AutoZone’s first quarter of fiscal 2019 sales of $2.64 billion marginally beat estimates but grew 2% YoY. Domestic same-store sales increased 2.7%.

Growth drivers

The company’s top line is cushioned by store openings. In fiscal 2018, the company opened 153 net new stores. In the first quarter of the fiscal year, the company opened 13 new stores. As of November 17, the company had about 5,631 domestic stores along with 567 stores in Mexico and another 20 stores in Brazil.

It’s also focusing on mega hubs. For fiscal 2019, AutoZone has projected ten mega hub openings. Mega hubs are the retailer’s larger stores, where it usually stocks more SKUs products, ranging from 80,000 to 100,000. The company opened two new mega hubs in the fiscal first quarter of 2019. AutoZone had 26 mega hubs at the end of the first quarter of the fiscal year.
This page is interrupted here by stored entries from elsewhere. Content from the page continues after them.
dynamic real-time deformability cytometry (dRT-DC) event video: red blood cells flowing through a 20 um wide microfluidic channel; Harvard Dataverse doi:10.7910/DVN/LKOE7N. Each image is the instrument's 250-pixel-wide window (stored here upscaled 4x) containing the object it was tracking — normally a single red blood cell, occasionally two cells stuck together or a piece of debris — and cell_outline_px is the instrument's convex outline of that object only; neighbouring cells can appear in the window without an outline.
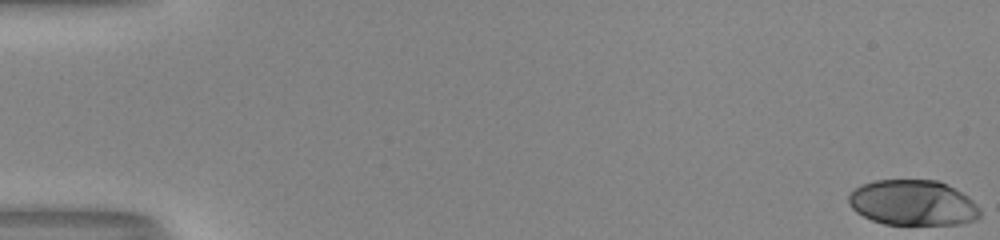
{"species": "human", "species_latin": "Homo sapiens", "temperature_condition": "room temperature", "stored_images_in_passage": 53, "camera_frame_rate_fps": 3000, "um_per_image_px": 0.085, "donor": {"sex": "male"}, "frame": {"image": 1, "passage_image": 1, "time_ms": 0.0, "image_size_px": [1000, 240], "cell_outline_px": [[980, 216], [976, 220], [960, 224], [884, 224], [872, 220], [856, 212], [848, 204], [848, 196], [856, 188], [864, 184], [876, 180], [936, 180], [948, 184], [968, 196], [980, 208]], "centroid_in_image_um": [77.62, 17.24], "position_along_channel_um": 7.4, "area_um2": 34.8}}
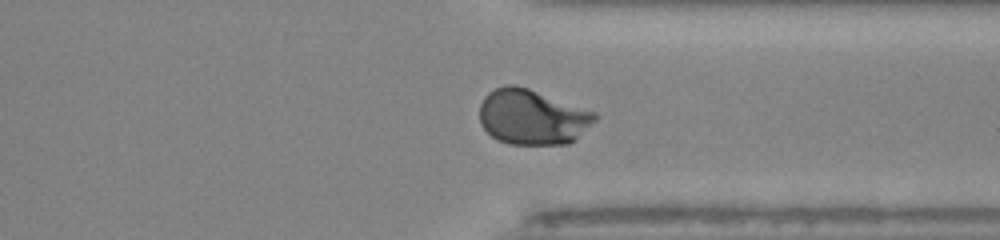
{"frame": {"image": 2, "passage_image": 41, "time_ms": 13.333, "image_size_px": [1000, 240], "cell_outline_px": [[596, 120], [576, 140], [568, 144], [508, 144], [496, 140], [480, 124], [480, 104], [484, 96], [488, 92], [496, 88], [508, 84], [512, 84], [528, 88], [596, 112]], "centroid_in_image_um": [45.24, 9.95], "position_along_channel_um": 366.2, "area_um2": 37.22}}
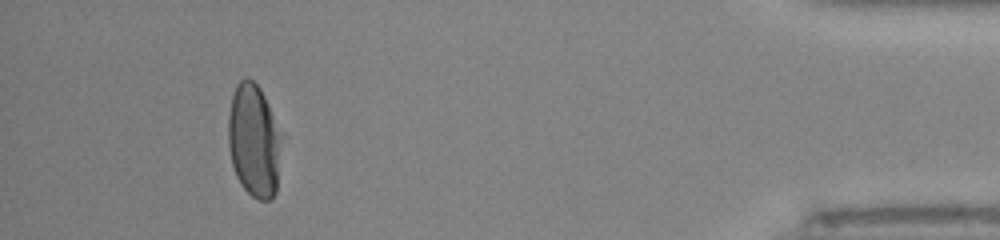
{"frame": {"image": 3, "passage_image": 49, "time_ms": 16.0, "image_size_px": [1000, 240], "cell_outline_px": [[280, 136], [276, 192], [268, 200], [256, 200], [240, 184], [236, 176], [232, 164], [228, 148], [228, 116], [232, 96], [236, 84], [244, 76], [248, 76], [260, 88], [268, 104]], "centroid_in_image_um": [21.53, 11.94], "position_along_channel_um": 413.7, "area_um2": 34.68}, "authors_computed_cell_mechanics": {"area_um2": 36.0094, "velocity_mm_per_s": 4.0566, "shape_relaxation_time_tau1_ms": 4.159, "shape_relaxation_time_tau2_ms": null, "deformation_change_tau1": 0.1987, "deformation_change_tau2": null}}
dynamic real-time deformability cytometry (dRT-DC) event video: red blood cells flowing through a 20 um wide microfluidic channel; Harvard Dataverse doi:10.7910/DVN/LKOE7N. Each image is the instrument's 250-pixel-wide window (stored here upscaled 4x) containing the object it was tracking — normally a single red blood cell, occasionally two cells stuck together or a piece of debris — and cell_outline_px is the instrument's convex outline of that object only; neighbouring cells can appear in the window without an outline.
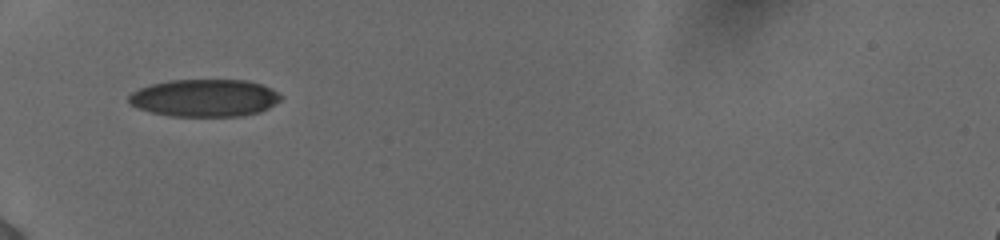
{"species": "human", "species_latin": "Homo sapiens", "temperature_condition": "cold", "stored_images_in_passage": 35, "camera_frame_rate_fps": 3000, "um_per_image_px": 0.085, "donor": {"sex": "female"}, "frame": {"image": 1, "passage_image": 1, "time_ms": 0.0, "image_size_px": [1000, 240], "cell_outline_px": [[280, 100], [268, 108], [260, 112], [240, 116], [172, 116], [152, 112], [128, 104], [128, 96], [132, 92], [140, 88], [152, 84], [168, 80], [248, 80], [272, 88], [280, 96]], "centroid_in_image_um": [17.38, 8.32], "position_along_channel_um": 67.6, "area_um2": 33.06}}
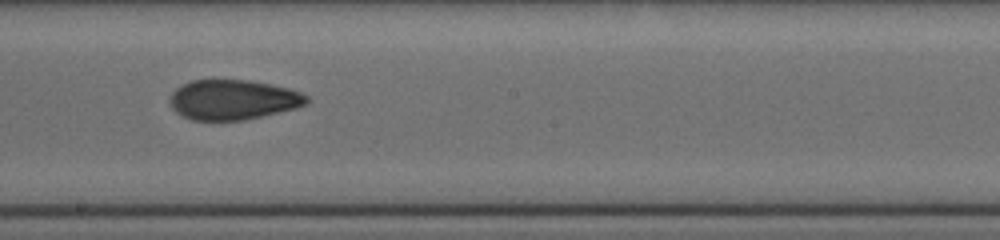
{"frame": {"image": 2, "passage_image": 14, "time_ms": 4.333, "image_size_px": [1000, 240], "cell_outline_px": [[308, 104], [296, 108], [244, 120], [192, 120], [176, 112], [172, 108], [168, 100], [172, 92], [176, 88], [192, 80], [248, 80], [288, 88], [300, 92], [308, 96]], "centroid_in_image_um": [19.8, 8.48], "position_along_channel_um": 228.4, "area_um2": 31.73}}
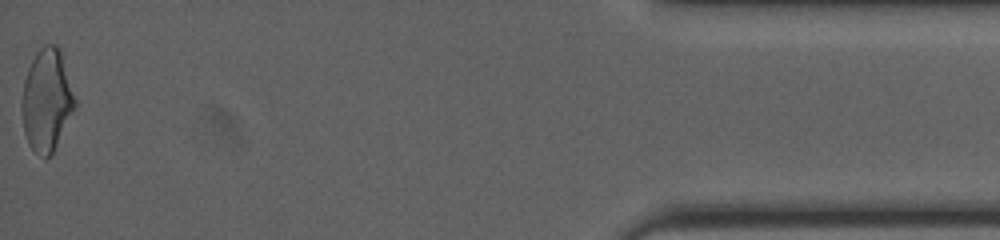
{"frame": {"image": 3, "passage_image": 35, "time_ms": 11.333, "image_size_px": [1000, 240], "cell_outline_px": [[76, 104], [52, 152], [44, 160], [28, 144], [24, 132], [20, 108], [20, 104], [24, 80], [28, 68], [36, 52], [44, 44], [56, 44], [60, 48], [76, 100]], "centroid_in_image_um": [3.94, 8.48], "position_along_channel_um": 431.3, "area_um2": 31.5}, "authors_computed_cell_mechanics": {"area_um2": 31.7322, "velocity_mm_per_s": 3.8965, "shape_relaxation_time_tau1_ms": null, "shape_relaxation_time_tau2_ms": 1.9807, "deformation_change_tau1": null, "deformation_change_tau2": 0.0721}}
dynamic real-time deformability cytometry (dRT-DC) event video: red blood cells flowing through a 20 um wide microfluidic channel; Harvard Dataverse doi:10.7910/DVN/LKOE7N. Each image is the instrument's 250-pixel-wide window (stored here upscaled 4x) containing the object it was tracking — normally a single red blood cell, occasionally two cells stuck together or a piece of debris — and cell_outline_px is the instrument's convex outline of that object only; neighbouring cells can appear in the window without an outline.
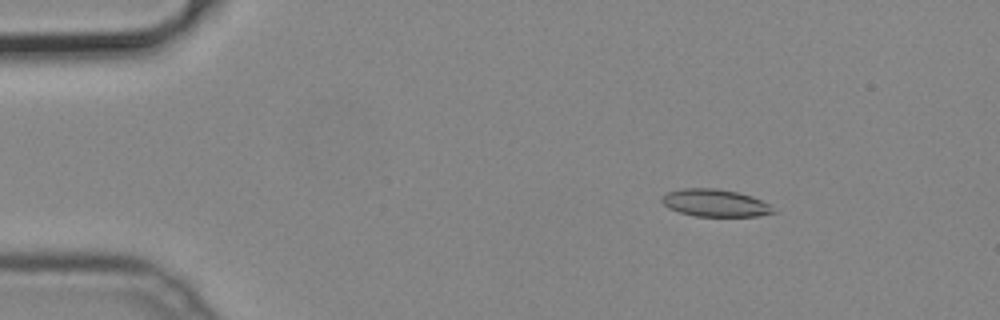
{"species": "common noctule bat (a hibernating species)", "species_latin": "Nyctalus noctula", "temperature_condition": "cold", "stored_images_in_passage": 51, "camera_frame_rate_fps": 3000, "um_per_image_px": 0.085, "animal": {"sex": "male", "body_mass_g": 19.2, "forearm_length_mm": 51.8}, "frame": {"image": 1, "passage_image": 8, "time_ms": 2.333, "image_size_px": [1000, 320], "cell_outline_px": [[776, 212], [760, 216], [696, 216], [680, 212], [668, 208], [660, 200], [660, 196], [668, 192], [684, 188], [716, 188], [736, 192], [752, 196], [768, 204]], "centroid_in_image_um": [60.75, 17.25], "position_along_channel_um": 24.3, "area_um2": 17.69}}
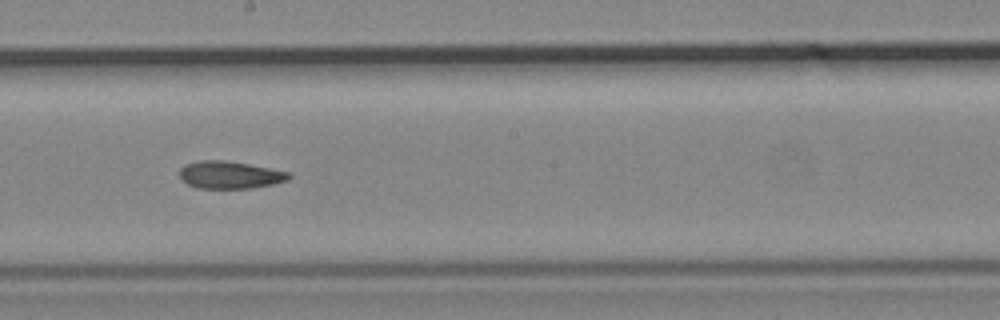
{"frame": {"image": 2, "passage_image": 29, "time_ms": 9.333, "image_size_px": [1000, 320], "cell_outline_px": [[292, 176], [288, 180], [272, 184], [252, 188], [200, 188], [188, 184], [180, 180], [180, 168], [184, 164], [200, 160], [224, 160], [248, 164], [292, 172]], "centroid_in_image_um": [19.55, 14.86], "position_along_channel_um": 228.7, "area_um2": 17.57}}
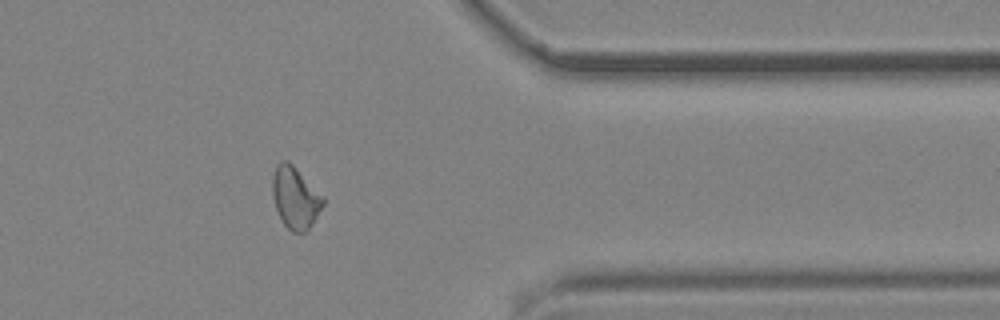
{"frame": {"image": 3, "passage_image": 42, "time_ms": 13.667, "image_size_px": [1000, 320], "cell_outline_px": [[324, 204], [312, 224], [304, 232], [292, 232], [284, 224], [276, 208], [272, 196], [272, 176], [276, 164], [280, 160], [288, 160], [324, 196]], "centroid_in_image_um": [25.09, 16.77], "position_along_channel_um": 386.3, "area_um2": 18.21}}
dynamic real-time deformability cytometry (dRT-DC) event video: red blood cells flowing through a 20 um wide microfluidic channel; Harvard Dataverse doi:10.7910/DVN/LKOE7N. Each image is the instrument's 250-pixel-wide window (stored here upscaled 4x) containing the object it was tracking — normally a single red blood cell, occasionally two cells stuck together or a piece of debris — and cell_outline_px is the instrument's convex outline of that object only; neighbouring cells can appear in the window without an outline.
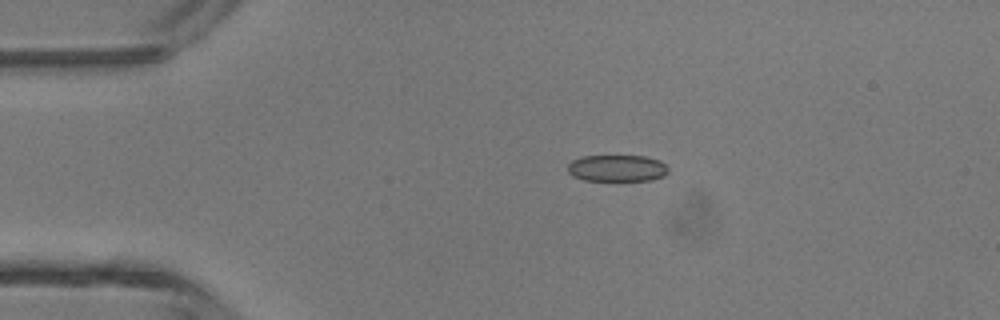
{"species": "common noctule bat (a hibernating species)", "species_latin": "Nyctalus noctula", "temperature_condition": "room temperature", "stored_images_in_passage": 3, "camera_frame_rate_fps": 3000, "um_per_image_px": 0.085, "animal": {"sex": "male", "body_mass_g": 13.3}, "frame": {"image": 1, "passage_image": 2, "time_ms": 0.333, "image_size_px": [1000, 320], "cell_outline_px": [[668, 172], [664, 176], [652, 180], [584, 180], [572, 176], [568, 172], [568, 164], [572, 160], [580, 156], [644, 156], [660, 160], [668, 168]], "centroid_in_image_um": [52.44, 14.29], "position_along_channel_um": 32.6, "area_um2": 15.66}}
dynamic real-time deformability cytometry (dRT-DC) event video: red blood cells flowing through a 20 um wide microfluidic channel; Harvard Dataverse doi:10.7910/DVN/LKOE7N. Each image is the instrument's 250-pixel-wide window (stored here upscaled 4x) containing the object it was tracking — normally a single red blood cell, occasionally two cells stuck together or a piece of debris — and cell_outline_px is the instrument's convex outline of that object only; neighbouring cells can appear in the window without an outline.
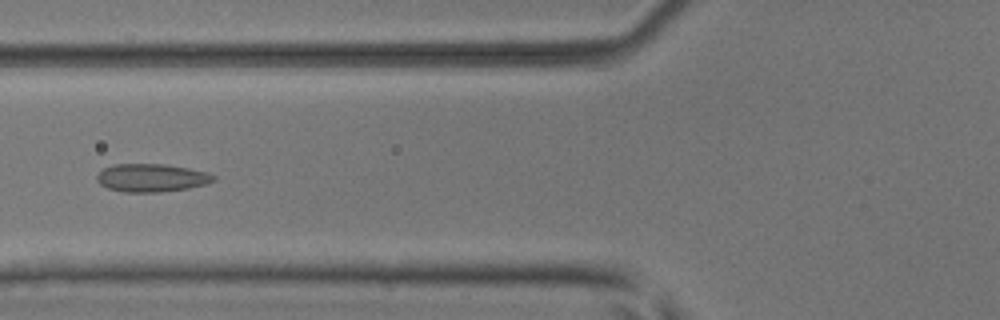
{"species": "common noctule bat (a hibernating species)", "species_latin": "Nyctalus noctula", "temperature_condition": "room temperature", "stored_images_in_passage": 51, "camera_frame_rate_fps": 3000, "um_per_image_px": 0.085, "animal": {"sex": "male", "body_mass_g": 17.9, "forearm_length_mm": 54.2}, "frame": {"image": 1, "passage_image": 20, "time_ms": 6.333, "image_size_px": [1000, 320], "cell_outline_px": [[216, 180], [208, 184], [188, 188], [160, 192], [124, 192], [108, 188], [100, 184], [96, 180], [96, 176], [104, 168], [112, 164], [164, 164], [188, 168], [208, 172], [216, 176]], "centroid_in_image_um": [12.9, 15.11], "position_along_channel_um": 112.9, "area_um2": 19.19}}
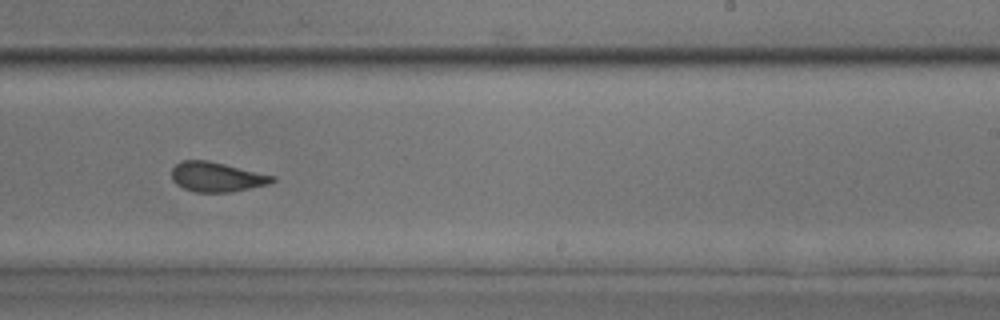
{"frame": {"image": 2, "passage_image": 32, "time_ms": 10.333, "image_size_px": [1000, 320], "cell_outline_px": [[276, 180], [268, 184], [228, 192], [196, 192], [184, 188], [176, 184], [172, 180], [172, 168], [180, 160], [208, 160], [276, 176]], "centroid_in_image_um": [18.4, 15.02], "position_along_channel_um": 270.6, "area_um2": 17.34}}
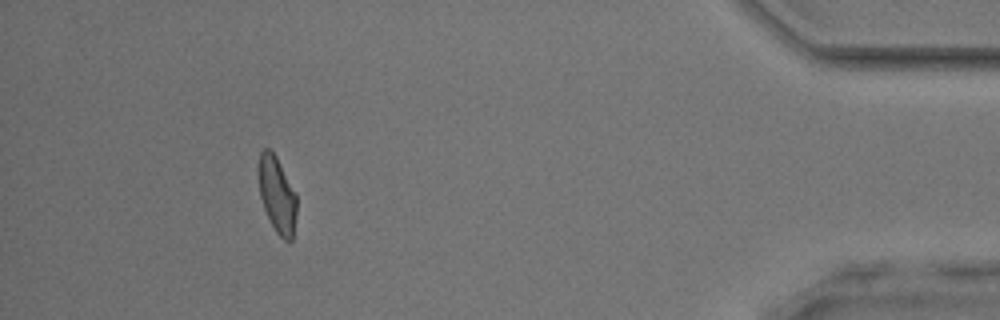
{"frame": {"image": 3, "passage_image": 47, "time_ms": 15.333, "image_size_px": [1000, 320], "cell_outline_px": [[296, 216], [292, 240], [284, 240], [276, 232], [264, 208], [260, 196], [260, 152], [264, 148], [268, 148], [276, 156], [296, 192]], "centroid_in_image_um": [23.58, 16.57], "position_along_channel_um": 411.6, "area_um2": 16.47}, "authors_computed_cell_mechanics": {"area_um2": 18.2648, "velocity_mm_per_s": 3.9568, "shape_relaxation_time_tau1_ms": 8.8353, "shape_relaxation_time_tau2_ms": 1.5964, "deformation_change_tau1": 0.1439, "deformation_change_tau2": 0.0727}}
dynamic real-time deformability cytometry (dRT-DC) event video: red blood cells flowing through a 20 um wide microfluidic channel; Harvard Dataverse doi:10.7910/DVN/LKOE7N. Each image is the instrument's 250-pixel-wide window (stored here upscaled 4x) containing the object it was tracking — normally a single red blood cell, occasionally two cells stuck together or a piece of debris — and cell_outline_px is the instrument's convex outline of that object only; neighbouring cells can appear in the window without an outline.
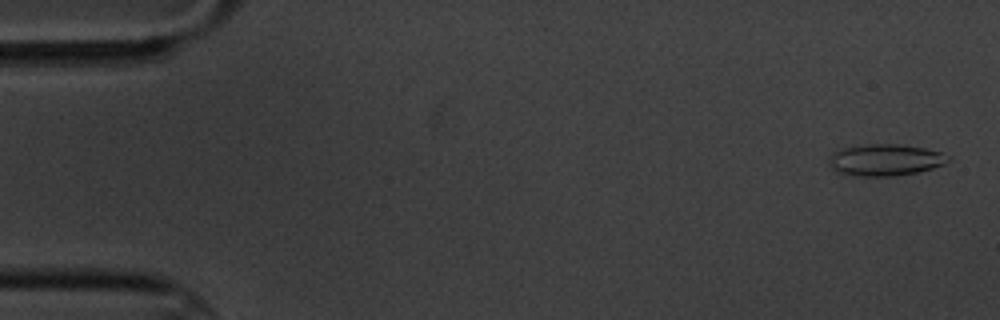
{"species": "common noctule bat (a hibernating species)", "species_latin": "Nyctalus noctula", "temperature_condition": "cold", "stored_images_in_passage": 6, "camera_frame_rate_fps": 3000, "um_per_image_px": 0.085, "animal": {"sex": "male", "body_mass_g": 20.1, "forearm_length_mm": 53.5}, "frame": {"image": 1, "passage_image": 1, "time_ms": 0.0, "image_size_px": [1000, 320], "cell_outline_px": [[952, 160], [944, 164], [932, 168], [916, 172], [892, 176], [856, 176], [836, 172], [832, 168], [828, 160], [828, 156], [844, 148], [868, 144], [896, 144], [924, 148], [940, 152], [952, 156]], "centroid_in_image_um": [75.26, 13.6], "position_along_channel_um": 9.7, "area_um2": 21.91}}
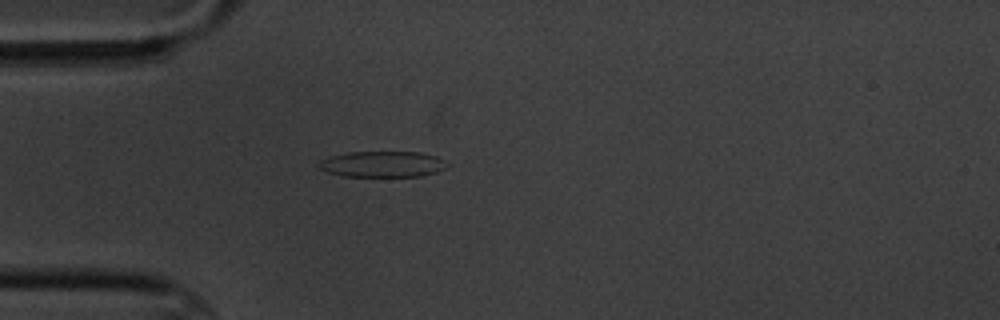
{"frame": {"image": 2, "passage_image": 5, "time_ms": 4.667, "image_size_px": [1000, 320], "cell_outline_px": [[444, 168], [436, 172], [420, 176], [344, 176], [328, 172], [320, 168], [316, 164], [320, 160], [332, 156], [348, 152], [420, 152], [436, 156], [444, 160]], "centroid_in_image_um": [32.47, 13.95], "position_along_channel_um": 52.5, "area_um2": 19.13}}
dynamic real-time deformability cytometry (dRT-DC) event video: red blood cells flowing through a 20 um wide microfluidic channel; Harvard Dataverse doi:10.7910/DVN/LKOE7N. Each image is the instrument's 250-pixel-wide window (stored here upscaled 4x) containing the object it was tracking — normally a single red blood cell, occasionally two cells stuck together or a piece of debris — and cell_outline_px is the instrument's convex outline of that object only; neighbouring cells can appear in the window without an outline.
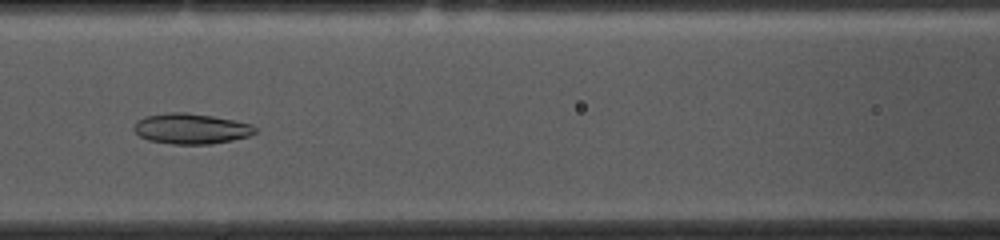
{"species": "common noctule bat (a hibernating species)", "species_latin": "Nyctalus noctula", "temperature_condition": "cold", "stored_images_in_passage": 53, "camera_frame_rate_fps": 3000, "um_per_image_px": 0.085, "animal": {"sex": "female", "body_mass_g": 10.0, "forearm_length_mm": 53.1}, "frame": {"image": 1, "passage_image": 22, "time_ms": 7.0, "image_size_px": [1000, 240], "cell_outline_px": [[256, 132], [248, 136], [232, 140], [212, 144], [172, 144], [148, 140], [140, 136], [132, 128], [136, 120], [144, 116], [168, 112], [184, 112], [212, 116], [252, 124], [256, 128]], "centroid_in_image_um": [16.2, 10.93], "position_along_channel_um": 150.4, "area_um2": 21.56}}
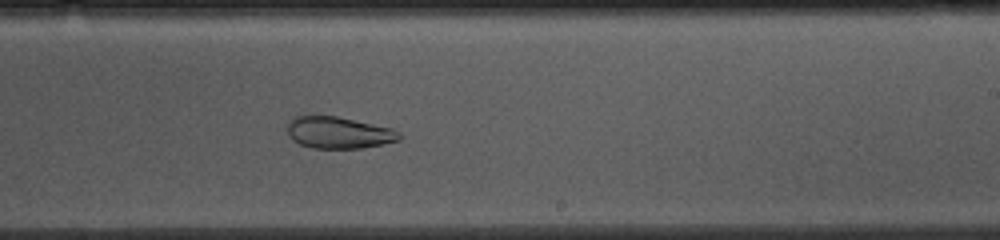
{"frame": {"image": 2, "passage_image": 31, "time_ms": 10.0, "image_size_px": [1000, 240], "cell_outline_px": [[404, 136], [400, 140], [384, 144], [364, 148], [312, 148], [300, 144], [292, 140], [288, 136], [288, 120], [296, 116], [336, 116], [392, 128], [400, 132]], "centroid_in_image_um": [28.81, 11.28], "position_along_channel_um": 260.2, "area_um2": 20.87}}
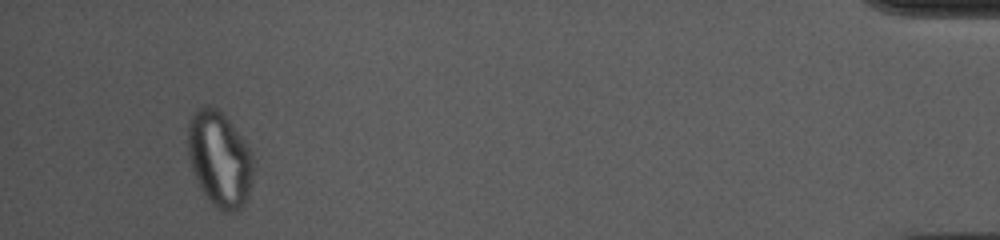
{"frame": {"image": 3, "passage_image": 50, "time_ms": 16.333, "image_size_px": [1000, 240], "cell_outline_px": [[252, 180], [248, 196], [240, 212], [220, 212], [212, 204], [200, 188], [192, 168], [188, 156], [188, 124], [192, 116], [204, 104], [208, 104], [216, 108], [232, 124], [244, 140], [252, 152]], "centroid_in_image_um": [18.67, 13.56], "position_along_channel_um": 416.5, "area_um2": 36.41}, "authors_computed_cell_mechanics": {"area_um2": 26.1256, "velocity_mm_per_s": 3.6698, "shape_relaxation_time_tau1_ms": null, "shape_relaxation_time_tau2_ms": 2.9378, "deformation_change_tau1": null, "deformation_change_tau2": 0.0804}}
AutoZone is also investing in its digital platform—especially its omnichannel capabilities. The company has facilities in place—like buy online, pick up in-store, ship to home, and next-day delivery.

Expectations for peers

For fiscal 2018, analysts forecast Advance Auto Parts (AAP) sales growth at 2.2% YoY to $9.58 billion. For O’ Reilly’s Automotive (ORLY) fiscal 2018, analysts project top-line growth of 6.4% YoY to $9.55 billion.